Meet novelist Robert Fraser as he comes face to face with creativity, his mortality, and the deaths of his father and brother. Set mainly in Toronto, the novel also takes us to London, Scotland, Germany, and New York as we follow the escapades of two of Fraser’s fictional characters. There is Simpson, called into service as an anonymous sperm donor, and Dunbar, an enigmatic tourist in Berlin just before the Chernobyl disaster, where he meets the captivating Lena, with whom he begins to sense an almost forgotten freedom and elation. But at the centre of Gentleman Death is Robert Fraser’s own compelling story. Gibson juxtaposes reality and fiction in this compassionate, sometimes outrageous, often very funny exploration of the absurdities and alarms of aging, the nature of fiction itself, and the maturity that grows from reconciliation.
About the Author
Graeme Gibson was born in London, Ontario, in 1934.
An important spokesman for Canadian cultural identity, Gibson was the initial organizer and a founding member of the Writers’ Union of Canada, and was its chairman in 1976. He was also an organizer and founding member of the Writers’ Trust, a non-profit organization, and was subsequently its chairman. From 1987 to 1989 he was president of the Canadian Centre of International PEN.
In 1990, he won a Toronto Arts Award for writing and publishing, and, in 1992 he received the Order of Canada. He is the author of four novels, Five Legs (1969), Communion (1971), Perpetual Motion (1982), and Gentleman Death (1993).
Graeme Gibson lives in Toronto, Ontario.
Praise for Gentleman Death…
“Gentleman Death is a modern danse macabre. A wise and powerful chronicle of fathers and sons and brothers on a new voyage of discovery to the end of the night.”
“In this engaging novel, Graeme Gibson uses the foibles of an aging novelist to address the unaccountable fears that obsess us all sometimes in the small hours of the morning.…His story steams along, effortlessly propelled by fine prose, wit, and insight.…Delightful.…”
–Quill & Quire (starred review)
“An intense, passionate, deeply felt meditation on human mortality and mutability which speaks directly to the heart as well as to the mind.…[A] tour de force.…”
“Utterly involving.… An elegant, poignant novel and a repeatedly funny one.”
“An engaging exploration of memory and death. Complex yet accessible, it is an illuminating guide through the rich territory that W.B. Yeats called the “rag-and-bone shop of the heart.”
“A richly mature book, which made me cackle with laughter and stare into the distance with recognition.…For me, Gibson’s free-wheeling and noble-spirited novel was a gift: one of those rare books which provide grown-up sustenance.”
“Gibson writes clean, hard prose and his literary sensibility seems tough and unflinching. His insights into the mellowing capacity of middle aged are particularly fine.”
–Winnipeg Free Press
“Without a doubt, Gentleman Death is a courageously eccentric book.…Delicate and admirable.…”
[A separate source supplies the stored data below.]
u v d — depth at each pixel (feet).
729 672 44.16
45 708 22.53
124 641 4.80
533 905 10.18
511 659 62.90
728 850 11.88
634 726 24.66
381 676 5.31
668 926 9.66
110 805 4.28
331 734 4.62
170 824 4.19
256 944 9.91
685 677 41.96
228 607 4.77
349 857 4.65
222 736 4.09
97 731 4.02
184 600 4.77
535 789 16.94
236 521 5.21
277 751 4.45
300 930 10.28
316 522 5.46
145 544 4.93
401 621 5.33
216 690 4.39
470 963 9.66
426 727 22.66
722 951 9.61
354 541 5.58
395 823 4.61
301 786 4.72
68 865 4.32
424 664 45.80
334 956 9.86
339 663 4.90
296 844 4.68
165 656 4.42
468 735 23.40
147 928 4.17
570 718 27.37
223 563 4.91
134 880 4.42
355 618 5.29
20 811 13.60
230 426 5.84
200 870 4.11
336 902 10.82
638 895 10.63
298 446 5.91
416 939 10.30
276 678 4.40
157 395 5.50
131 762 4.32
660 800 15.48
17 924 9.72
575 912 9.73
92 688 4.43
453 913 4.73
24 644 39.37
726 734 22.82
“Right from the first page you know you’re in good hands.…The language and sensibility of this novel is both gritty and beautiful.…Gibson writes for a highly literate audience while remaining accessible to anyone interested in the power of language and storytelling.”
“With his hardy, no-frills style, Gibson adroitly shows how real life and fiction blend, how dreams and memories merge and how each of us makes what we can out of life–and death.”
“Not every novelist dares as much and delivers as much as Graeme Gibson does in Gentleman Death.…This is serious stuff, but it is carried off in such exuberant language and with such memorable characters and incidents that reading the novel is like taking a ride on a roller coaster through comic and tragic neighbourhoods of life.”